How to Make Roth IRA Contributions When You Have Student Loans

You might have heard that contributing to a Roth IRA is an excellent way to earn tax-free income in retirement. That’s very true, but for student loan borrowers, particularly married ones, it’s much harder to contribute to a Roth IRA directly. 

We’ll show how to easily contribute to a Roth IRA as a student loan borrower, and we’ll explain what to watch out for.

Roth IRA contributions have AGI limits

For 2025, to contribute directly to a Roth IRA, an individual must have a Modified Adjusted Gross Income (MAGI) less than $150,000, or $236,000 if filing jointly.

Many professional degree holders will earn more than that.

If you incorrectly contribute when you’re not eligible, the IRS charges a 6% annual excise tax on the overcontribution until it’s removed.

Now let’s explore why student loan borrowers often have trouble making direct contributions.


Married filing separately Roth AGI limit is incredibly low

For married borrowers filing taxes separately due to their student loans, the income limit to contribute directly to a Roth IRA is only $10,000. 

What often happens is that a married borrower makes a Roth IRA contribution and then files his taxes separately to lower his IDR payment, only to realize that he was not actually eligible to contribute to the Roth IRA in the first place.

That creates a need to recharacterize the Roth contribution as an after-tax Traditional IRA contribution, which is a pain.

Here’s how to correctly contribute to a Roth IRA as a student loan borrower for the first time.

Steps for contributing to a Roth IRA as a student loan borrower 

Here’s a short list of steps to follow to make sure your Roth contribution is allowed:

  1. If possible, roll over all pretax IRA accounts to a qualified 401(k) or 403(b) plan to avoid pro-rata taxation. This is helpful to avoid extra work at tax time and to keep things clean.
  2. Contribute to a Traditional IRA account and immediately convert the full contribution to a Roth IRA account. Since your funds were in the Traditional IRA account for a short time, you should have earned very little in interest, and there should be almost no tax consequence to this.
  3. You’ve now completed the Backdoor Roth IRA contribution! Now, you simply need to invest the money according to your long-term financial goals.

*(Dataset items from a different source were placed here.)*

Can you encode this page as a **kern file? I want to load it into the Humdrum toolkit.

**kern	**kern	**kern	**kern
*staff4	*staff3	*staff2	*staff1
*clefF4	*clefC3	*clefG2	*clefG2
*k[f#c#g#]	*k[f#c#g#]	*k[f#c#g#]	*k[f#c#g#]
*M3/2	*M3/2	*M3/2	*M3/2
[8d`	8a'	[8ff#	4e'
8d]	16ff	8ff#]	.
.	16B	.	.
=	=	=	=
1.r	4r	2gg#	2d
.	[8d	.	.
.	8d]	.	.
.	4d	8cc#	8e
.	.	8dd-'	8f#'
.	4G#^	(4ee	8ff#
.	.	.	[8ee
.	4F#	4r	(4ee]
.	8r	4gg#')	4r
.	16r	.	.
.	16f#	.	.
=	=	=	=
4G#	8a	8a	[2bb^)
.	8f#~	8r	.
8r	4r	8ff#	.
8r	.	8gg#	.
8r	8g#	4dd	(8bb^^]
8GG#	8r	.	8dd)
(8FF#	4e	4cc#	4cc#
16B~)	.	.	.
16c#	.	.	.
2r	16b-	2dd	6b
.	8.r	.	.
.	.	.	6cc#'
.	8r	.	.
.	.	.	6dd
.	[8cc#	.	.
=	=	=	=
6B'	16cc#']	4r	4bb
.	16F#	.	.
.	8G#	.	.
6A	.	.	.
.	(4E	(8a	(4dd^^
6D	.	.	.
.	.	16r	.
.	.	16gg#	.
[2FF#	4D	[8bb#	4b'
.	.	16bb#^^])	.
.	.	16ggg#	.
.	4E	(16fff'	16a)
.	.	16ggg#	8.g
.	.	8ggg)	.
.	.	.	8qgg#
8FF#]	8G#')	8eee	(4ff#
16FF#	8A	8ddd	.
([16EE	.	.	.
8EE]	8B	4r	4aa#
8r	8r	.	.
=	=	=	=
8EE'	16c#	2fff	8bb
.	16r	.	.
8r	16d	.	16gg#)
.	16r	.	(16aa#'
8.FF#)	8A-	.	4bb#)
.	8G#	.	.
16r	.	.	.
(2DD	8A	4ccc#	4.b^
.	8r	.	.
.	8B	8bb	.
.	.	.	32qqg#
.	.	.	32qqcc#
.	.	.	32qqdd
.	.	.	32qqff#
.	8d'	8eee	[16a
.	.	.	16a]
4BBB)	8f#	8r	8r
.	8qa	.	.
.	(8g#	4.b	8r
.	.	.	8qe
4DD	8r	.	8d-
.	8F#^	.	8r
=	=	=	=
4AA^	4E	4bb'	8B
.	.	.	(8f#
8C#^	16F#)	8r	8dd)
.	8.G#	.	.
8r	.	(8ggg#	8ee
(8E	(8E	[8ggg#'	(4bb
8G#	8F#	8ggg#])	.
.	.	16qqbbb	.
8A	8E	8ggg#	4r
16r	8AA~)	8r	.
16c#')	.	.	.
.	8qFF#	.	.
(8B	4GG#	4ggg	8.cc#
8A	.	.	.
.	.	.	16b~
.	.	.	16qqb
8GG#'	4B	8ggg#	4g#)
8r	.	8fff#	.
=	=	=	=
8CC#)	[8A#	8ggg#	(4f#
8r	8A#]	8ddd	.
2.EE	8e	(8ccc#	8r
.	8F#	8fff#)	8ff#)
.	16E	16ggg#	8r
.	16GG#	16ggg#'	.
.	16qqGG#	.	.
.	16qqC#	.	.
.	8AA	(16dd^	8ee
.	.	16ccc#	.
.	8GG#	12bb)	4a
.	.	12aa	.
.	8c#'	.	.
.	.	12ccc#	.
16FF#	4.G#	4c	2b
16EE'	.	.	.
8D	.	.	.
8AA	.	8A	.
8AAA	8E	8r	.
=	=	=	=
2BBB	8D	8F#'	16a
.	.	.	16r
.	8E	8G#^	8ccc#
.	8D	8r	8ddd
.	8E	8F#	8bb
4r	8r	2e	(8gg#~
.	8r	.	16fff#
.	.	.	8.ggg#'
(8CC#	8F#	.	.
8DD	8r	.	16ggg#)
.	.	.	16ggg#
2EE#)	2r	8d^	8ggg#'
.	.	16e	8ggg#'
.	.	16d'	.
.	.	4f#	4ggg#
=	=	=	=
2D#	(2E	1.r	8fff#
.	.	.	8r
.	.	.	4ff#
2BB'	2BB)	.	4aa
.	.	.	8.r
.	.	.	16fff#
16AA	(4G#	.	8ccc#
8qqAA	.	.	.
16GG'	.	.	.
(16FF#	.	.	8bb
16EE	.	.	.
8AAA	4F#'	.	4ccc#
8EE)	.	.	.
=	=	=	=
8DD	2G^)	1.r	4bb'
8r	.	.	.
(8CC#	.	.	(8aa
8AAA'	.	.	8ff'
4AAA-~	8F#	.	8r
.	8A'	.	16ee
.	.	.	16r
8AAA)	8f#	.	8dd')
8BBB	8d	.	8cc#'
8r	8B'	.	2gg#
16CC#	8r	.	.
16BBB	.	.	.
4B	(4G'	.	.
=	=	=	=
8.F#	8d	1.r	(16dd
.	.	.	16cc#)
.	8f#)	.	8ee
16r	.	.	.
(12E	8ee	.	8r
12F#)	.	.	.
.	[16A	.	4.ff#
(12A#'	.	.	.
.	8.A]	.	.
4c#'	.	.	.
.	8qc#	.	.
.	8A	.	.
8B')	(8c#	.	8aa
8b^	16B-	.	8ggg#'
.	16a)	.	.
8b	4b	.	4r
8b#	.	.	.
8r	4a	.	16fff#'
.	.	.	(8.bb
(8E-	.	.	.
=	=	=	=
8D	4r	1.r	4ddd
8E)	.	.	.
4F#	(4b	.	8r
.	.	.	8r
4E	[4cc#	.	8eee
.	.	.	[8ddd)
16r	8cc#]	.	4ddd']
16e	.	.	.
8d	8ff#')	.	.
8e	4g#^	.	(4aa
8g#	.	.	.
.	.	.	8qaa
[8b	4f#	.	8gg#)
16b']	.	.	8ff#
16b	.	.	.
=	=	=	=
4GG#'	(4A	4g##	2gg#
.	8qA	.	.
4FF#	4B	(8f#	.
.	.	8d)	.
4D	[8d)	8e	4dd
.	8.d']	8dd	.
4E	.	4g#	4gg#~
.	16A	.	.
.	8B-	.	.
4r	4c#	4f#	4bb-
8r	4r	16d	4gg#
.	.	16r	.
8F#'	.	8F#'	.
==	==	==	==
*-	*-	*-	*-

Should you contribute to Roth first or pretax accounts?

Generally, it’s a much better idea to contribute to pretax accounts as a student loan borrower pursuing forgiveness.

That’s because pretax accounts lower your AGI and thus lower your IDR payment. It’s like getting an extra 10% to 15% tax break when you make a pretax contribution. When you’re retired, you will likely be done with student loans, and thus, you won’t need to optimize your tax strategy to reduce your IDR payment. 

If you’ve already maxed out all your pretax accounts, though, it’s a great idea to max out your Backdoor Roth accounts for both you and your spouse if applicable.

This money grows tax-deferred, and the earnings can be withdrawn tax-free after age 59.5.

If you still have more money to invest after maximizing your retirement accounts, your next option is a taxable brokerage account. Brokerage accounts are taxed along the way, and you have to pay capital gains tax when you withdraw the money.

The one big positive to brokerage accounts is that you can withdraw earnings at any time without being subject to penalties. 

Make a Roth IRA a tool instead of a goal unto itself

Roth IRAs are a great tool on the path to financial freedom. However, if you contribute a healthy amount of your income to retirement, you’ll likely be okay with or without them.

For student loan borrowers, you’ll want to focus first on pretax accounts. Then, if you file taxes separately or earn a high income, you’ll need to incorporate Backdoor Roth contributions to avoid the excise tax on overcontributions. 

If you pair your Roth IRA with pretax accounts and a brokerage too, you’ll be well on your path to financial independence, no matter how much student debt you have (because, worst case, that debt is just a really complicated income tax under the IDR plan rules).